Work to complete> Search the data below for lines that include the word "linejoin" and state how many there are, nothing else.

=== Excerpted data ===

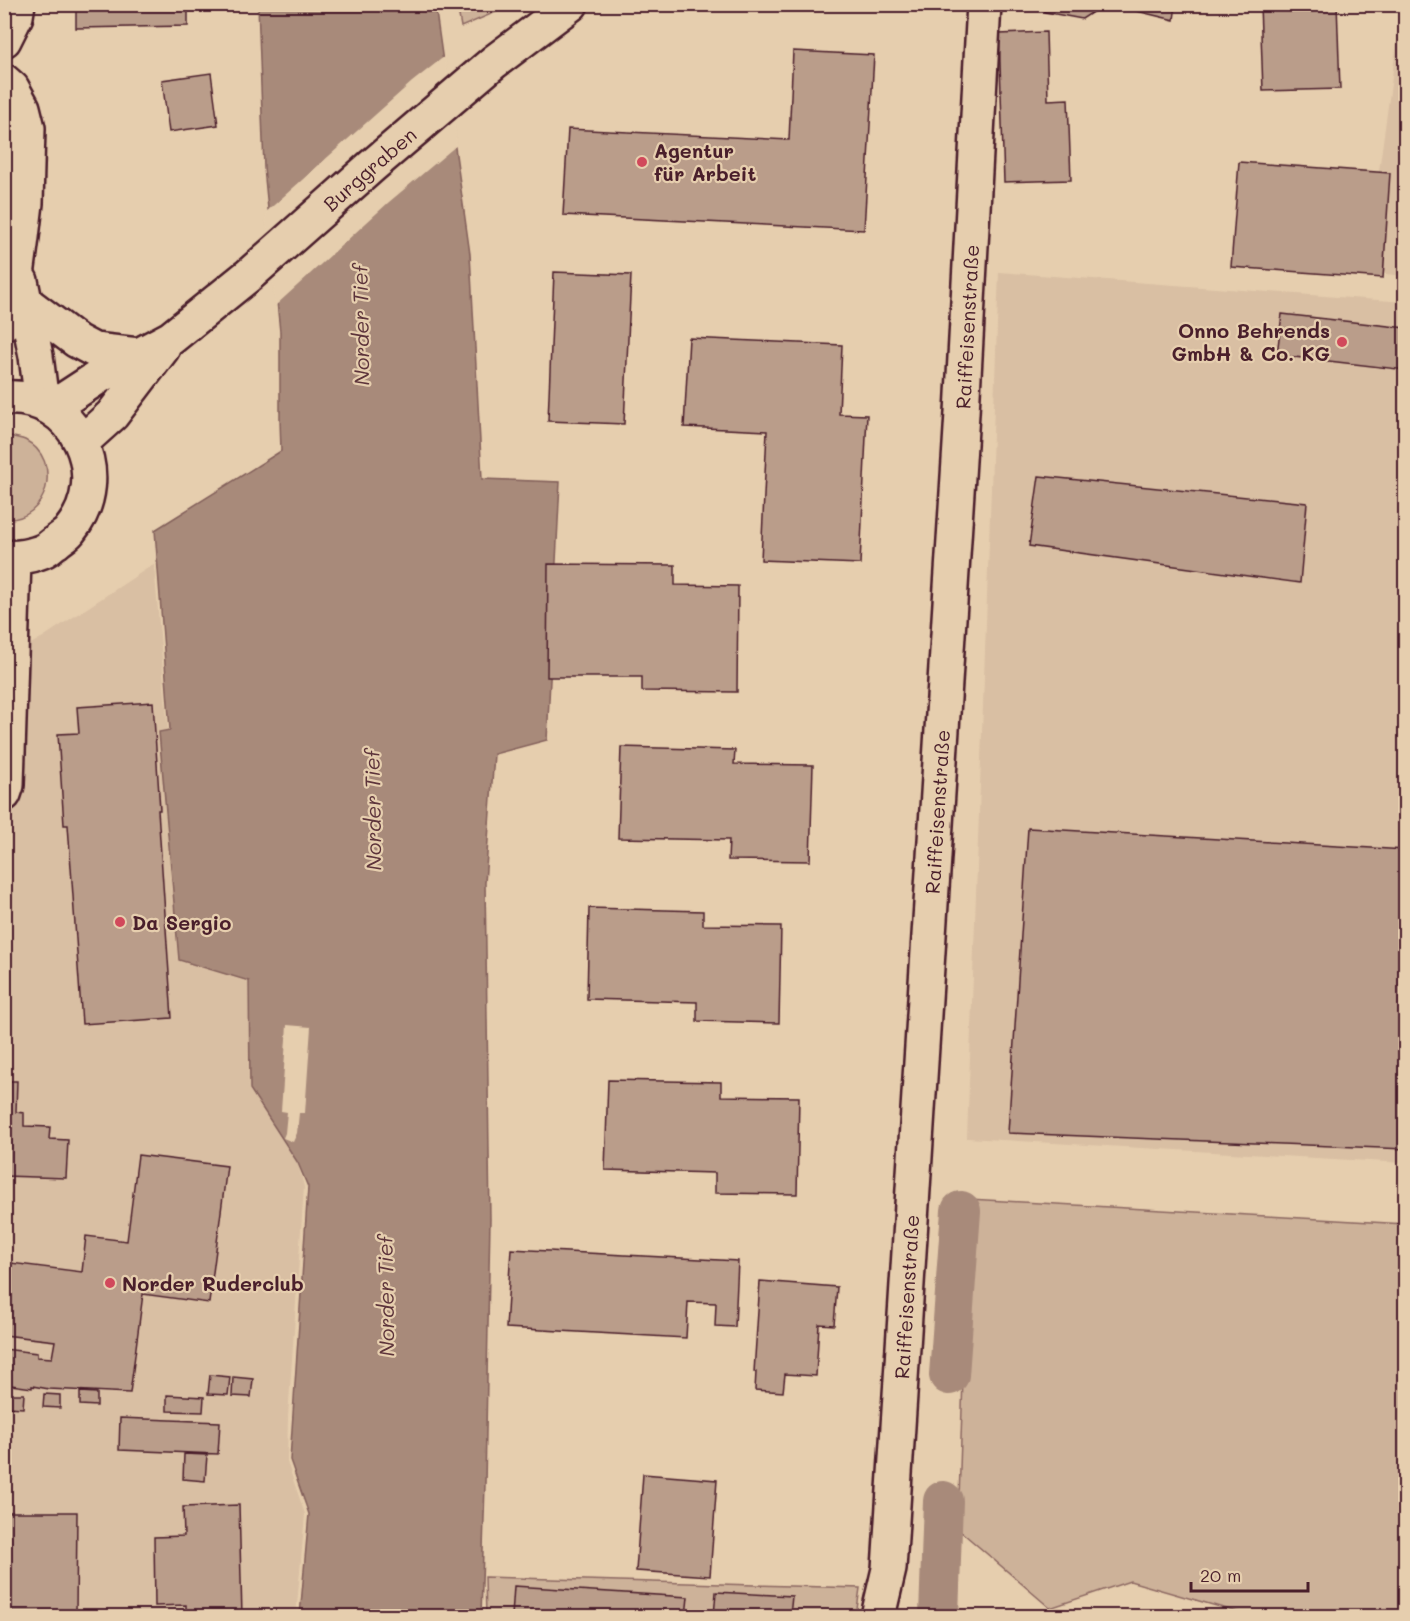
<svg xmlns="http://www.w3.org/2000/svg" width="1410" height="1621" font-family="Mali,sans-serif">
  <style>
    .built { fill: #d9bfa3 }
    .green { fill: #cdb299; stroke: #8c6862; stroke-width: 1.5 }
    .water { fill: #a88a7a; stroke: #825f5a; stroke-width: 1.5 }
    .pier { fill: #e6ceae }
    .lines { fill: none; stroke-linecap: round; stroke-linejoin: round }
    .canal { stroke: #a88a7a; stroke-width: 40 }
    .building { fill: #ba9d8a; stroke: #4a1f2b; stroke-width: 1.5 }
    .minor-casing { stroke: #4a1f2b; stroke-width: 38 }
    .tertiary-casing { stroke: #4a1f2b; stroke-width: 38 }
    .secondary-casing { stroke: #4a1f2b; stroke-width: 38 }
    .minor { stroke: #e6ceae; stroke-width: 33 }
    .tertiary { stroke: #e6ceae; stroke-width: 33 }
    .secondary { stroke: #e6ceae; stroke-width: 33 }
    .poi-dot { fill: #d1495b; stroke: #e6ceae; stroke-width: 2 }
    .labels { text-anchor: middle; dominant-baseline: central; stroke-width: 4.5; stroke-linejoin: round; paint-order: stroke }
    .poi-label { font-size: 20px; font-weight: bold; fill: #4a1f2b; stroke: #e6ceae; text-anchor: start }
    .street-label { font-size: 20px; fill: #4a1f2b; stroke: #e6ceae }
    .water-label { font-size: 21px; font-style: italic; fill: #5d343b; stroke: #e6ceae }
  </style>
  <rect width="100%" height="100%" fill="#e6ceae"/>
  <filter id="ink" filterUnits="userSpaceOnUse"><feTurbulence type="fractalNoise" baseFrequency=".0167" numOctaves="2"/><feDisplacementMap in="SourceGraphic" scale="12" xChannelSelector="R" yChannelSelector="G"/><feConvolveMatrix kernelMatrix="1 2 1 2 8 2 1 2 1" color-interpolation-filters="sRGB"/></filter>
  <g filter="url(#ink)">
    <path class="built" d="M 1402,5 L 1405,5 L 1405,276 L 1365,272 Z
      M 999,272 L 1405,302 L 1405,1163 L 967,1138 Z
      M 154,564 L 168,730 L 158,732 L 178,960 L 248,982 L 249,1089 L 298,1163 L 304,1187 L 288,1417 L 287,1462 L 305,1514 L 296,1616 L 5,1616 L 4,659 L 43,637 Z"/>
    <path class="green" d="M 457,4 L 512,4 L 512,5 L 461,27 Z
      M 11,436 C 15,438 21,438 25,440 C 64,460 48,522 5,519 L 4,437 Z
      M 969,1199 L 1405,1224 L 1405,1616 L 1251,1616 L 1130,1581 L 1050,1608 L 958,1529 Z
      M 485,1577 L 860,1588 L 856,1616 L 486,1616 Z"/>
    <path class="water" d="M 258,5 L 435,5 L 470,254 L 482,479 L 560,482 L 547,740 L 494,754 L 485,883 L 490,1219 L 485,1484 L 481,1616 L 300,1616 L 309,1514 L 290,1460 L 308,1187 L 298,1163 L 250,1089 L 249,981 L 179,960 L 159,732 L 170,730 L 155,530 L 281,451 L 280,420 L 280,332 L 264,168 Z"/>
    <path class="pier" d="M 445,56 L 457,145 L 389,202 L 275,306 L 265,213 L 412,82 Z
      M 287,1025 L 311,1027 L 305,1113 L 299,1113 L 297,1133 L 293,1142 L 283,1138 L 285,1133 L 287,1112 L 281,1111 Z"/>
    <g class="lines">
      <path class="canal" d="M 949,1375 L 961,1211
        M 939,1616 L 943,1501"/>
    </g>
    <path class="building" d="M 76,4 L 188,4 L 188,26 L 76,28 Z
      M 1039,4 L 1105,4 L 1082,19 L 1045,12 Z
      M 1108,4 L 1176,4 L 1174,20 Z
      M 1260,4 L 1337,4 L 1340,89 L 1263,91 Z
      M 1046,32 L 1048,100 L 1068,99 L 1071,180 L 1004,182 L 999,34 Z
      M 793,51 L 874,55 L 864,230 L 563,215 L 568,129 L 789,140 Z
      M 211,73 L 218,125 L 169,132 L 162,80 Z
      M 1239,162 L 1390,173 L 1383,278 L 1231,267 Z
      M 554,272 L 631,275 L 624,424 L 548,421 Z
      M 1282,314 L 1406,328 L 1406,370 L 1277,355 Z
      M 689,338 L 842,345 L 839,414 L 867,415 L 860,564 L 761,560 L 767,431 L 684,427 Z
      M 1406,387 L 1406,444 L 1399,443 Z
      M 1039,476 L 1307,503 L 1300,583 L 1029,546 Z
      M 548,564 L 675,565 L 675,585 L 738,586 L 737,692 L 642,691 L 642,677 L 547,677 Z
      M 153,702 L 160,810 L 158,810 L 172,1018 L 82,1024 L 68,825 L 64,825 L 58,734 L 79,733 L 77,707 Z
      M 621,747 L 735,750 L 734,764 L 813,765 L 810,861 L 728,860 L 729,840 L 618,838 Z
      M 1028,828 L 1406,850 L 1406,1149 L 1008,1133 Z
      M 589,908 L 703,911 L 703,925 L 781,926 L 779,1023 L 697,1021 L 697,1002 L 587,999 Z
      M 608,1080 L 721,1082 L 721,1096 L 799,1097 L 797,1194 L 715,1193 L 715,1173 L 605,1170 Z
      M 4,1081 L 17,1081 L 16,1112 L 24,1113 L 24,1126 L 50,1127 L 49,1139 L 68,1140 L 66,1178 L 4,1176 Z
      M 138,1155 L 227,1166 L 209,1303 L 143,1294 L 130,1393 L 49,1389 L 32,1386 L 32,1388 L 4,1384 L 4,1349 L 37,1353 L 37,1357 L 52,1358 L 55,1341 L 4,1335 L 4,1311 L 11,1263 L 82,1272 L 86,1236 L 127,1241 Z
      M 511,1249 L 738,1261 L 735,1327 L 715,1326 L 716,1303 L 688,1302 L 686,1338 L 506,1328 Z
      M 760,1281 L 837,1287 L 834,1325 L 819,1324 L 816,1376 L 785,1374 L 783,1392 L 755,1390 L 756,1372 L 754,1372 Z
      M 210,1375 L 230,1377 L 228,1395 L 208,1394 Z
      M 233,1377 L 253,1379 L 251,1397 L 232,1396 Z
      M 80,1392 L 97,1393 L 97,1406 L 80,1405 Z
      M 7,1394 L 24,1394 L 23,1408 L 7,1407 Z
      M 44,1394 L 60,1395 L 60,1408 L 43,1407 Z
      M 167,1395 L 204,1397 L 203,1412 L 167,1411 Z
      M 120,1418 L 220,1422 L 218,1454 L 119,1450 Z
      M 184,1454 L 207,1455 L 205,1481 L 183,1479 Z
      M 643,1474 L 717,1480 L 710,1576 L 636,1571 Z
      M 239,1505 L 242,1616 L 186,1616 L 186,1605 L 155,1606 L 154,1537 L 184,1536 L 183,1507 Z
      M 4,1512 L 77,1512 L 76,1615 L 4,1616 Z
      M 514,1586 L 688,1597 L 686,1616 L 512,1616 Z
      M 716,1592 L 792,1596 L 790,1616 L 714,1616 Z"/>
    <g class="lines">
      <defs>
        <g id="minor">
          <path d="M 4,40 L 16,16 L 18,4"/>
          <path d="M 4,794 L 7,785 L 14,559"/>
          <path id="s1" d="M 878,1616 L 889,1569 L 962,413 L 984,4"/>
        </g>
        <path id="tertiary" d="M 4,81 L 12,88 L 23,108 L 28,128 L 26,203 L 22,237 L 18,268 L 4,323
          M 21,281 L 36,356 L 42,403"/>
        <g id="secondary">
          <path d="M 25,302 L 77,341 L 94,350 L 138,355"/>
          <path d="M 4,398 C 76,392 114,477 70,530 C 67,535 60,538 56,542 C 52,544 49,548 45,550 C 35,555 16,559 4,557"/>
          <path id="s2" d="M 51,408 L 103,374 L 171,338 L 249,275 L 372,166 L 494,62 L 571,4"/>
          <path d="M 82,442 L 112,415 L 163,348"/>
        </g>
      </defs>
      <use href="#minor" class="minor-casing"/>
      <use href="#tertiary" class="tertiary-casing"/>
      <use href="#secondary" class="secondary-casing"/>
      <use href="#minor" class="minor"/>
      <use href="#tertiary" class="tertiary"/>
      <use href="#secondary" class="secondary"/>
    </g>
  </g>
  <g class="poi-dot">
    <circle cx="642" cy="162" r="6"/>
    <circle cx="1342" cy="342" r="6"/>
    <circle cx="120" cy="922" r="6"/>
    <circle cx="110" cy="1283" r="6"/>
  </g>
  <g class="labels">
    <g class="poi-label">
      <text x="654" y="150">Agentur<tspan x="654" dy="23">für Arbeit</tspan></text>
      <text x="1330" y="330" text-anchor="end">Onno Behrends<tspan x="1330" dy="23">GmbH &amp; Co. KG</tspan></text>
      <text x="132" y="922">Da Sergio</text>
      <text x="122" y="1283">Norder Ruderclub</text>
    </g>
    <g class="street-label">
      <text stroke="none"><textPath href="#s2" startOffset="400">Burggraben</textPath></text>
      <text stroke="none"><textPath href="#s1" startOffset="1293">Raiffeisenstraße</textPath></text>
      <text stroke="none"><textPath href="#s1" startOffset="807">Raiffeisenstraße</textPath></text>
      <text stroke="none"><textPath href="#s1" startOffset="321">Raiffeisenstraße</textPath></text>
    </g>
    <g class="water-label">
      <text transform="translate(360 325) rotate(-91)">Norder Tief</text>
      <text transform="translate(372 810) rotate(-91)">Norder Tief</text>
      <text transform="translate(385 1296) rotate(-91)">Norder Tief</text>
    </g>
  </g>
  <rect width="1410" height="1621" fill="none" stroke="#e6ceae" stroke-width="24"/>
  <rect x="12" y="12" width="1386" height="1597" fill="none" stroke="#4a1f2b" stroke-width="2" filter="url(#ink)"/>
  <path d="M1191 1582v9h117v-9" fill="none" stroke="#4a1f2b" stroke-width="3"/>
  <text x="1200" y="1582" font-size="18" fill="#4a1f2b" stroke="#e6ceae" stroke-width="4.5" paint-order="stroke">20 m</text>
</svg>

===

Response to the exercise> 2